The Planet's outage really hurts.

Over the weekend ThePlanet had a huge outage that has only just been restored. Apparently there was some kind of explosion in their Houston Texas DataCenter and they were forced to take down the entire datacenter.

What hurts is that the excellent webfaction hosts their servers at ThePlanet. Down went AutomaticRomantic along with thousands of other websites. It could have been worse, the servers could have been destroyed but as it was no servers were damaged and only ThePlanets infrastructure was fried.
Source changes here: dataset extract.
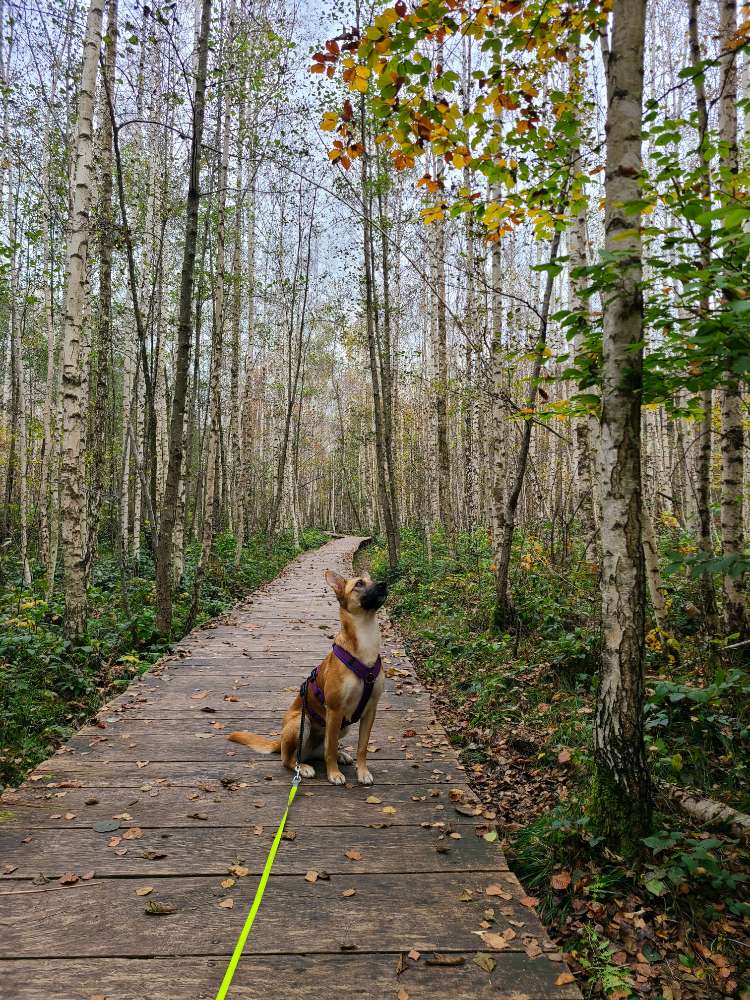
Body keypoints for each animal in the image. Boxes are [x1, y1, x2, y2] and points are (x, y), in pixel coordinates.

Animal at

I've never had a good experience with DataCenters. I've been with a company that moved from one datacenter because of a massive outage to another datacenter that suffered a similar 100% outage within 6 months of the move. Now ThePlanet. The whole 100% uptime thing is a myth. It doesn't exist in real life no matter how good the datacenters people, procedures or technology. Critical systems just fail.

So what is the answer? Maybe it's systems like Amazons EC2 and Google's AppEngine, highly distributed storage and (in the case of AppEngine) processing which allow you to build systems that can scale easily and withstand failures. Now Google or Amazon could have dataenters fail but they can afford the kind of geographical separation that would mitigate the problem. Writing apps for these kinds of systems is a different skill-set but I think there's safety in the cloud.